- Born: Mordecai Shabashewitz May 15, 1876 Raseiniai, Lithuania
- Died: January 17, 1949 Cape Town, South Africa
- Occupation: entrepreneur
- Known for: Bashew's soft drinks
- Spouse: Ethel Klein

= Marx Bashew =

South African entrepreneur

Marx Bashew (born Mordecai Shabashewitz; 15 May 1876 – 17 January 1949) was a Lithuania-born South African entrepreneur and public benefactor primarily known for the soft drink brand Bashew's which he co-founded with his brother Harry in 1899.

==Biography==
Mordecai Shabashewitz was born into the Lithuanian Jewish family of Zemach and Rachel Shabashewitz in Raseiniai, then part of Kovno Governorate in the Russian Empire. Like many young Lithuanian Jews in the late 19th century, he immigrated to the British Cape Colony in Southern Africa, then a popular destination because of its rapidly growing economy based on trade and diamond mining. There, he changed his Yiddish-origin name to Marx Bashew to make it easier to pronounce for the local population.

In 1903, Bashew married Ethel Klein at a Cape Town synagogue. As is known from the sponsor lists published in the newspaper Ha-Melitz, both Marx Bashew and his wife supported Zionist immigration to the Land of Israel by donations.
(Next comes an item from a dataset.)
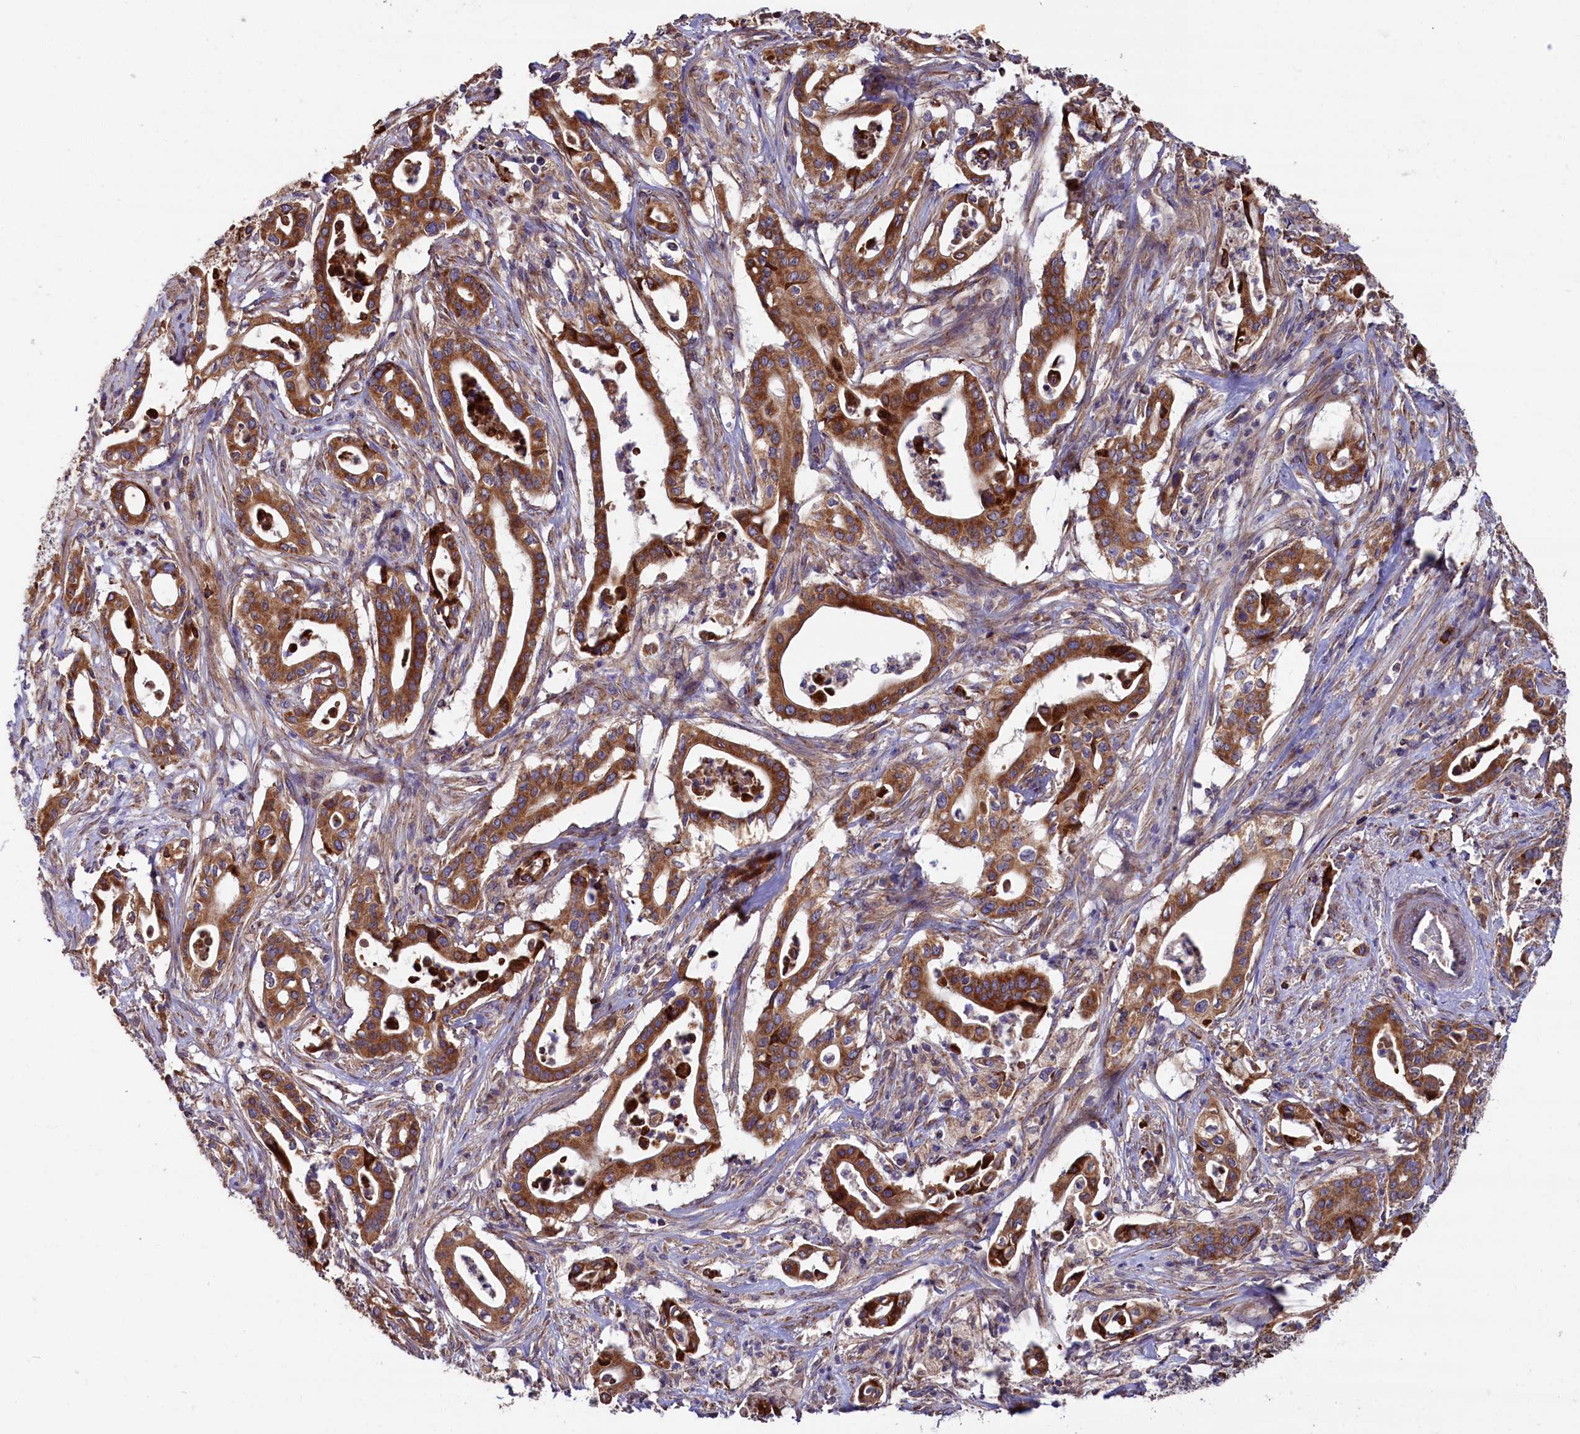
{"staining": {"intensity": "strong", "quantity": ">75%", "location": "cytoplasmic/membranous"}, "tissue": "pancreatic cancer", "cell_type": "Tumor cells", "image_type": "cancer", "snomed": [{"axis": "morphology", "description": "Adenocarcinoma, NOS"}, {"axis": "topography", "description": "Pancreas"}], "caption": "An image of human adenocarcinoma (pancreatic) stained for a protein displays strong cytoplasmic/membranous brown staining in tumor cells. The protein is stained brown, and the nuclei are stained in blue (DAB (3,3'-diaminobenzidine) IHC with brightfield microscopy, high magnification).", "gene": "ZSWIM1", "patient": {"sex": "female", "age": 77}}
Marx Bashew died in 1949 and is buried in Pinelands 1 Jewish cemetery in Cape Town.

==Bashew's==
In 1899, when the Second Boer War brought thousands of British soldiers to Cape Town, Marx and his brother Harry launched a small soft drink manufacturing plant to meet the increased demand from the servicemen, many of whom had no prior exposure to the hot and dry climate of the Western Cape. This company born during the war was named Bashew Bros. Pty. Ltd. and co-headed by Marx and Harry Bashew until Harry's death in 1947. After 124 years, soft drinks under the brand Bashew's are still manufactured in South Africa and have been called a part of the nation's cultural heritage.